There is some debate about the level of impact that HCP influenza vaccination has on patient outcomes and about the use of mandates that include loss of employment as a potential consequence for HCP who choose not to be vaccinated.

What are the consequences of ignoring key concepts related to HCW Influenza vaccination programs?

In addition to HCP risk of acquiring influenza in the community, HCP are at a heightened exposure risk through their professional work with ill patients. This increased exposure can be further conferred to the close contacts of healthcare workers; including their family, friends and most applicably, other patients. The most efficient method in preventing this ‘domino effect’ of transmission is through pre-exposure vaccination.

Routine influenza vaccination of HCP can reduce both influenza-related illness and its potentially serious complications amongst HCP and their patients.
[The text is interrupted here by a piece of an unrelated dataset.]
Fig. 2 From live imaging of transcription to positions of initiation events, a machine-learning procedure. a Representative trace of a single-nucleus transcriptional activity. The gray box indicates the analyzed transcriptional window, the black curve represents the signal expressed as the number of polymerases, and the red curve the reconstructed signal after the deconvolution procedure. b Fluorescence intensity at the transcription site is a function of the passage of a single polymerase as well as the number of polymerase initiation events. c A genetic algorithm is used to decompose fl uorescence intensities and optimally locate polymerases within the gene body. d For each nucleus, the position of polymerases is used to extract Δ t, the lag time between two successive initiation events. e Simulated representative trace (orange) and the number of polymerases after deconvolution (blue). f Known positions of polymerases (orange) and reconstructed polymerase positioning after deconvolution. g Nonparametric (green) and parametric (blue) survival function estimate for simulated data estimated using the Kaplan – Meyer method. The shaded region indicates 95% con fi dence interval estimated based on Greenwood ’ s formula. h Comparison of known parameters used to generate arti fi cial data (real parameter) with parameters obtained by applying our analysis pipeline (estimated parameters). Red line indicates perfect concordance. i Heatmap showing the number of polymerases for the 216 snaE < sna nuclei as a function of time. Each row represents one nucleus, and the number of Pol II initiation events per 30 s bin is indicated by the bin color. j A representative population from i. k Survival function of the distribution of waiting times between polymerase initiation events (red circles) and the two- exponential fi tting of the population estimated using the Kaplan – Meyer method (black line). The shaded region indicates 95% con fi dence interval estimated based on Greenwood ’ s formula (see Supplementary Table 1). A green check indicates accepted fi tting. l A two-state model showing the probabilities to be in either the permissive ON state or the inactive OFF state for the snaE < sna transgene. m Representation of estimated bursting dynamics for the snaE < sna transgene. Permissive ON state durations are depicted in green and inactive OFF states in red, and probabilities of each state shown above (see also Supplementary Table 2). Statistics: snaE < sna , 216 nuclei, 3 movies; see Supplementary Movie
Whilst nosocomial influenza rates are difficult to measure appropriately for acute care settings with shorter lengths of stay, in the context of nursing homes, several studies have shown that vaccination of HCP has decreased morbidity and mortality amongst nursing home residents. Furthermore, absenteeism has been shown to be reduced with routine vaccination of healthcare workers.

Summary of current controversies regarding HCW Influenza vaccination programs

There is broad support for routine influenza vaccination of HCP. The two main areas of controversy are around the need to reach high levels of vaccination with a vaccine of variable effectiveness and around whether mandates are a justifiable method to reach high vaccination rates. While mandatory vaccination is the most effective method for achieving high levels of vaccination coverage, there are concerns about the sacrifice of worker autonomy in the process. Multiple reviews of the medical ethics of mandatory programs have been published discussing the balance of the ethical principles of autonomy and beneficence.

What statements and guidelines exist that address HCP influenza vaccination?

As noted, the CDC and ACIP recommend annual influenza vaccination for all HCP. CDC tracks annual HCP vaccination rates through surveys and also through NHSN reporting by facilities. They also assess and report vaccine efficacy in the population every year. The CDC does not endorse any specific methods to achieve high levels of vaccine coverage among HCP.

Many medical and infectious disease societies have come out in support of mandatory vaccination. The American Academy of Family Physicians, American Academy of Pediatrics, American College of Physicians, American Hospital Association, American Public Health Association, Association for Professionals in Infection Control, Infectious Diseases Society of America, Society for Healthcare Epidemiology of America, and other leading bodies in healthcare have all issued support for mandatory influenza vaccination of healthcare professionals. The immunization Action Coalition now recognizes over 500 facilities as ‘honorees’ that have Influenza Vaccination Mandates. http://www.immunize.org/honor-roll/influenza-mandates/

Some organizations have come out in opposition to the use of mandates to increase vaccination rates, though not in opposition to HCP influenza vaccination. These include the Association of Occupational Health Professionals in Healthcare and several labor union organizations.